From: Andy Lutomirski
Date: Tue Oct 18 2016 - 21:06:10 EST


On 10/18/2016 05:10 PM, Linus Torvalds wrote:
On Tue, Oct 18, 2016 at 4:42 PM, Chris Mason <clm@xxxxxx> wrote:

Seems to be the whole thing:

Ahh. On lkml, so I do have it in my mailbox, but Dave changed the
subject line when he tested on ext4 rather than btrfs..

Anyway, the corrupted address is somewhat interesting.

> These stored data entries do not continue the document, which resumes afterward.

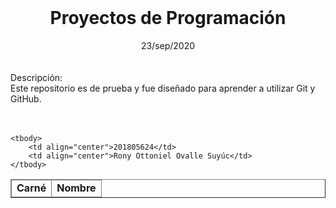 <br>
<h1 align="center"><strong>Proyectos de Programación</strong></h1>
<div align="center">23/sep/2020</div>
<br>
<br>

<div>Descripción:</div>
<div>Este repositorio es de prueba y fue diseñado para aprender a utilizar Git y GitHub.</div>

<br>
<br>

<table border="1" align="center" width="90%">
	<thead>
		<td align="center"><strong>Carné</strong></td>
		<td align="center"><strong>Nombre</strong></td>
	</thead>

	<tbody>
		<td align="center">201805624</td>
		<td align="center">Rony Ottoniel Ovalle Suyúc</td>
	</tbody>


</table>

As Dave Jones
said, he saw

list_add corruption. prev->next should be next (ffffe8ffff806648),
but was ffffc9000067fcd8. (prev=ffff880503878b80).
list_add corruption. prev->next should be next (ffffe8ffffc05648),
but was ffffc9000028bcd8. (prev=ffff880503a145c0).

and Dave Chinner reports

list_add corruption. prev->next should be next (ffffe8ffffc02808),
but was ffffc90005f6bda8. (prev=ffff88013363bb80).

and it's worth noting that the "but was" is a remarkably consistent
vmalloc address (the ffffc9000.. pattern gives it away). In fact, it's
identical across two boots for DaveJ in the low 14 bits, and fairly
high up in those low 14 bots (0x3cd8).

DaveC has a different address, but it's also in the vmalloc space, and
also looks like it is fairly high up in 14 bits (0x3da8). So in both
cases it's almost certainly a stack address with a fairly empty stack.
The differences are presumably due to different kernel configurations
and/or just different filesystems calling the same function that does
the same bad thing but now at different depths in the stack.

Adding Andy to the cc, because this *might* be triggered by the
vmalloc stack code itself. Maybe the re-use of stacks showing some
problem? Maybe Chris (who can't see the problem) doesn't have
CONFIG_VMAP_STACK enabled?

Wouldn't this cause the exact opposite problem? If the warning is to be believed, then prev is *not* on the stack but somehow prev->next ended up pointing to the stack. If stack reuse caused something to corrupt a value on the stack, then how would this cause a stack address to be written to a non-stack location? All I can think of is that "prev" itself is corrupted somehow.

One possible debugging approach would be to change:

#define NR_CACHED_STACKS 2

to

#define NR_CACHED_STACKS 0

in kernel/fork.c and to set CONFIG_DEBUG_PAGEALLOC=y. The latter will force an immediate TLB flush after vfree.

Also, CONFIG_DEBUG_VIRTUAL=y can be quite helpful for debugging stack issues. I'm tempted to do something equivalent to hardwiring that option on for a while if CONFIG_VMAP_STACK=y.